The analysis was conducted based on medical and demographic data from nearly 128,000 adults enrolled in the large-scale All of Us program by the National Institutes of Health in the United States. Researchers examined the frequency of dental visits in close connection with socio-economic status, the presence of insurance coverage, and self-assessed physical and mental health. This comprehensive approach revealed that refusal of dental care is rarely an isolated phenomenon and typically reflects a combination of deeper life difficulties.

Young adults who missed dental visits were significantly more likely to lack medical or dental insurance, experience housing instability, and report mental health issues. These factors create a vicious cycle where financial constraints and psychological distress push prevention to the background. As a result, dental care becomes reactive rather than preventive: such patients are more likely to seek help in emergency departments when the disease has already reached a stage of acute inflammation or is accompanied by severe pain.
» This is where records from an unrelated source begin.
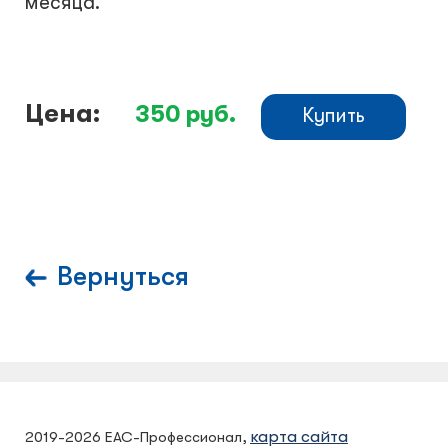
месяца.
Цена:
350
руб.
Купить
Вернуться
карта сайта
2019-2026 ЕАС-Профессионал,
Researchers paid special attention to economic barriers. The high cost of dental services and lack of insurance coverage were cited as the main reasons for refusing treatment. In contrast, representatives of older age groups more often had stable insurance coverage and permanent housing, but faced different obstacles, including mobility limitations, chronic diseases, and transportation difficulties. Thus, different age groups experience fundamentally different, yet comparable in significance, barriers to accessing dental care.

Conclusion

The results of the study emphasize that young adults’ refusal of regular dental visits is not so much a consequence of low motivation as it is a reflection of systemic socio-economic problems. Insufficient accessibility of insurance, financial instability, and declining mental health create conditions under which preventive dentistry is perceived as a secondary need. In the long term, this increases the burden on the healthcare system and contributes to a rise in the number of emergency dental and medical interventions.

In this context, the need for early engagement of young patients in prevention programs, the development of accessible and community-oriented models of dental care, as well as the integration of dental health into the broader context of social and medical support, becomes particularly relevant. Only a comprehensive approach that takes into account the life realities of young adults is capable of reducing existing inequalities and ensuring sustainable improvements in oral health indicators for this age group.